Monitoring and Reporting:

Sales monitoring and reporting programs are the benchmark by which sales organizations determine whether or not they have achieved their goals. Monitoring programs include quota progression, inventory management, as well as target attainment.


Customer Retention:

Customer retention is the activity an organization takes to reduce the number of customers it loses over time. Though the strategies for customer retention vary greatly, there are commonalities that successful organizations share. Marketing experts point out a strong correlation between the existing customer experience and its ability to attract new customers.1


Example:

Let’s say you work for a company that makes Wi-Fi routers in the US. You are appointed the Project Director for a sales management re-organization. Previously, the sales organization was divided into 8 regions, and you are responsible for reorganizing the sales organization into four regions with a new sales management structure that is reduced by 20%.

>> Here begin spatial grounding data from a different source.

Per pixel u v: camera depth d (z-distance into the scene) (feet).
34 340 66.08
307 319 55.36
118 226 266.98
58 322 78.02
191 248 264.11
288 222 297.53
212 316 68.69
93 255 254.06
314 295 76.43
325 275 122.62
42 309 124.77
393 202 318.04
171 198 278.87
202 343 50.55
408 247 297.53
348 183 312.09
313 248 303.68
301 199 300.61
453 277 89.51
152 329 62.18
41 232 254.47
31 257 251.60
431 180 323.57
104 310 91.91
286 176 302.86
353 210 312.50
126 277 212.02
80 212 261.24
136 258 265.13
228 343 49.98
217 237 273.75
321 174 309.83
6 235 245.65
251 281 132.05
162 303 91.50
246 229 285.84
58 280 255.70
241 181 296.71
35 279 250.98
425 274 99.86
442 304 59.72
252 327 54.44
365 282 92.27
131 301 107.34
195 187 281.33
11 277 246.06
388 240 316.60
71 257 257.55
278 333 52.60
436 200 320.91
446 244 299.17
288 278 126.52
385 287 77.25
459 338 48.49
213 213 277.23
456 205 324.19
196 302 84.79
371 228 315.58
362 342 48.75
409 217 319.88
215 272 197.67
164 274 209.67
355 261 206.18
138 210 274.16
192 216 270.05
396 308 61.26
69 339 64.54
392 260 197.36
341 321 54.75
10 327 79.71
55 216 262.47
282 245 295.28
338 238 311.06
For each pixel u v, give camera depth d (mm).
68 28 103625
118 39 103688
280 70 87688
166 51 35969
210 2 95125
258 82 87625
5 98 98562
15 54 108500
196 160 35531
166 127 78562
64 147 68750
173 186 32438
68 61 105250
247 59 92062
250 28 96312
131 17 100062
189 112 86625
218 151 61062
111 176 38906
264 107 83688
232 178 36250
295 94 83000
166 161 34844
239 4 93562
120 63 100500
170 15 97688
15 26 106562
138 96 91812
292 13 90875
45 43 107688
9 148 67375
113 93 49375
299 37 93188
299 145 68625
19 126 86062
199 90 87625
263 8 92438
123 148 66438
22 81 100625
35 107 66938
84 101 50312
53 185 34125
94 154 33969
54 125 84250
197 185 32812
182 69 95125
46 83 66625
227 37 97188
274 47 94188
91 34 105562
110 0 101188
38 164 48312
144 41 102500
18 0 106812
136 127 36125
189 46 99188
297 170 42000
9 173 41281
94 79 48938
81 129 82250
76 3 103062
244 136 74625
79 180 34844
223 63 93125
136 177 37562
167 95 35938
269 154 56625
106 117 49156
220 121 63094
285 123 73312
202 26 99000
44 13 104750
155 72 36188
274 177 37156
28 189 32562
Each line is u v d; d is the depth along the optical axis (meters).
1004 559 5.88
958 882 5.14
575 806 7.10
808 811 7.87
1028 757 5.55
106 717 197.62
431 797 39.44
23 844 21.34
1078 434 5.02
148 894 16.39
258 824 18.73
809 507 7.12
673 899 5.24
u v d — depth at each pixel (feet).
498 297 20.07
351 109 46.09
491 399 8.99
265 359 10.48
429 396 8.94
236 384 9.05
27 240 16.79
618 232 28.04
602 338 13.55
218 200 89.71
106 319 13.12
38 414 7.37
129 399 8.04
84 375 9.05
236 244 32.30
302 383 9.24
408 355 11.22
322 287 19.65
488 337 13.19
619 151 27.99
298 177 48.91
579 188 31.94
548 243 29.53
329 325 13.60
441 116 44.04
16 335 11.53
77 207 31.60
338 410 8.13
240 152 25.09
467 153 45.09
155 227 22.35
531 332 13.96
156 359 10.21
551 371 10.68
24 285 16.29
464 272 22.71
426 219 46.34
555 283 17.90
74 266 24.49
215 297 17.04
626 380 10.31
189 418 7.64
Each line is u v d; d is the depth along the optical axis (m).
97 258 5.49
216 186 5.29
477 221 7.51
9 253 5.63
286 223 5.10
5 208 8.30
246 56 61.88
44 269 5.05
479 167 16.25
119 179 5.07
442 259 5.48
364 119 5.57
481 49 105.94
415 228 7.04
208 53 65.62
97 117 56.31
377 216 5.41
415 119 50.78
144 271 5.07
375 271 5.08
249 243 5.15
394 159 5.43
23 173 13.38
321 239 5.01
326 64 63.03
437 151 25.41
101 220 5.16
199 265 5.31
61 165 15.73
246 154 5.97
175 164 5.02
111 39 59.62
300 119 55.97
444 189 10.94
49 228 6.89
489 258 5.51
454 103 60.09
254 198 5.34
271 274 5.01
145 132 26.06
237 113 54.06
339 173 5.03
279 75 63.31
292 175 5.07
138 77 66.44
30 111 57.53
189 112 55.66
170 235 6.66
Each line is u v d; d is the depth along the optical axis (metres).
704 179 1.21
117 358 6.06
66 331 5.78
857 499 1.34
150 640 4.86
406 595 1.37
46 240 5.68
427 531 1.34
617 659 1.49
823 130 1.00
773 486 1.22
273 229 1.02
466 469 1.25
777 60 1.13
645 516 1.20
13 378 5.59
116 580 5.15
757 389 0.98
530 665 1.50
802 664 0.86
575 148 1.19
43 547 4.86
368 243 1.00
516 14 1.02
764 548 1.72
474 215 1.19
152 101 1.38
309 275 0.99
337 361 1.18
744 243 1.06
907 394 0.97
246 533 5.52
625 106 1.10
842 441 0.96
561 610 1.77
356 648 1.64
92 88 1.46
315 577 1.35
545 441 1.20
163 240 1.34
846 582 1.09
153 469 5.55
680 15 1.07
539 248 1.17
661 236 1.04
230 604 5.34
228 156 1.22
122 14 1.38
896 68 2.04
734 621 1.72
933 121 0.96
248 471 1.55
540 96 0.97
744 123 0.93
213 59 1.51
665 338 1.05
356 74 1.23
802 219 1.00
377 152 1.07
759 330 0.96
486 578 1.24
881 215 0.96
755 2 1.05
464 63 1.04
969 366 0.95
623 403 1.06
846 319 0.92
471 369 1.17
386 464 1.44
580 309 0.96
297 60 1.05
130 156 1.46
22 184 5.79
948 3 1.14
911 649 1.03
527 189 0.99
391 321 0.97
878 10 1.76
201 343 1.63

You must revisit the sales strategy. Is it in line with your core capabilities? Once a strategy is decided, you must align your sales force to fulfill demand. You must design a management structure that deploys a sales force that is compensated for both revenue and profitability growth. Additionally, as the customer facing part of the organization, they will need to be capable of dealing with customer service issues after the sale as well as customer retention campaigns.

Finally, you must design a sales reporting structure that provides feedback immediate feedback based on the key performance Indicators (KPI’s) that most accurately dictate performance. Ideally, these monitoring processes will feed back into top management and throughout the SMOS so that you can control quality based on customer feedback.


Advantages:

• Enables sales organizations to control performance from top to bottom.

• It aligns strategic vision with sales execution while dictating roles and expectations at different levels of the organization.

• It enables customer feedback directly into the strategic planning process.


Disadvantages:

• Requires capable managers with the appropriate the appropriate training to manage different levels of the sales force.


References:

• [1] Reicheld, Frederick (1996). The Loyalty Effect: The hidden force behind growth, profits and lasting value. Watertown MA.: Business Harvard Review.